As part of the trial, five megawatts of low carbon technology was installed across more than 100 businesses and a further 100 homes received a combination of solar panels and wall mounted battery storage. The stored capacity of the home battery systems was combined to form a Virtual Power Plant and, when aggregated, was able to trade with the grid operators, completely autonomously. Some businesses saved as much as 35% on energy costs by operating at times more aligned with grid needs.

For the first time anywhere in the world, the local Distribution System Operator (DNS), Western Power Distribution, and the Transmission System Operator National Grid ES) both procured flexibility simultaneously via Centrica’s auction-based marketplace.

Speaking about the trial, Jorge Pikunic, managing director of Centrica Business Solutions, said: “Flexibility offers an alternative, more cost-effective way of tackling (energy) constraints and gives consumers a real stake in managing the energy system. At a national level, the system is managed using flexible demand, battery storage and flexible generation, however, it is becoming increasingly important to manage network constraints at a local level too.

“The trial in Cornwall has proved that homes and small businesses can play a role, alongside larger industry, in market-based procurement of flexibility – a genuinely new tool in our low-carbon energy system toolbox.”

“We showed that solutions like the Cornwall LEM can pave the way for a smarter grid that is better able to accommodate renewable energy; save money and reduce carbon for consumers; and create new economic opportunities for both homeowners and businesses. With the right policy actions by the Government, we believe that the UK can lead the world in creating solutions to integrate greater levels of renewables onto our energy systems.”

The trial was delivered in partnership with the local distribution network operator Western Power Distribution, alongside National Grid ESO, Exeter University and Imperial College London, with additional support from the Belgian-based advanced energy analytics consultancy N-Side. It was funded by Centrica and the Centrica Energy for Tomorrow Fund, as well as a £11.6 million grant from the European Regional Development Fund.

Energy Minister Kwasi Kwarteng, said: “With even more renewable electricity on the way, projects like this will be crucial as we work towards net zero emissions by 2050.”
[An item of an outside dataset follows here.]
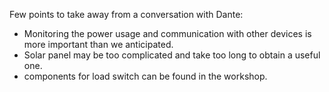 Few points to take away from a conversation with Dante:

+ Monitoring the power usage and communication with other devices is more important than we anticipated.
+ Solar panel may be too complicated and take too long to obtain a useful one.
+ components for load switch can be found in the workshop.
Emma Pinchbeck – Chief Executive of Energy UK: “Flexibility will be essential for our future energy system and will help us achieve our net zero ambitions and maintain security of supply. This innovative project demonstrates how our homes and businesses can help balance the peaks and troughs in demand at a local level and provide them with significant cost benefits in the process. The electrification of heating and transport will greatly increase demand at peak times and flexibility will be absolutely vital to cope with this. The insights from projects like this alongside the right policy framework from government will help us to deliver flexibility at the large scale needed.”

Dr Nina Skorupska CBE, Chief Executive of the Association for Renewable Energy and Clean Technology (REA), said: “Flexibility is a critical part of the net zero transition, and a prerequisite for the continued growth of renewable energy. Centrica’s Cornwall Local Energy Market has clearly demonstrated that distributed, decentralised assets can help businesses, households and the networks to play their part in delivering that transition. The government must now seize the opportunity through ensuring that key market policies allow innovative storage and flexibility projects to flourish.”

Colm Murphy, Electricity Market Change Development Manager at National Grid ESO, said: “While current levels of residential flexibility are low, as local market initiatives like the Cornwall LEM are introduced and consumers are increasingly incentivised to be flexible, we anticipate seeing a transformation in the way our nation consumes power. This will help us deliver clean, secure and affordable electricity – softening peaks in demand and filling in the troughs – and will take us another step closer to our 2025 ambition to operate a zero carbon grid.”

Jennifer Woodruff, Innovation and Low Carbon Networks Engineer from Western Power Distribution, said: “This project has provided useful learning about different options for how we could purchase flexibility services, especially how we could build in processes to manage conflicts and avoid breaching network limits.”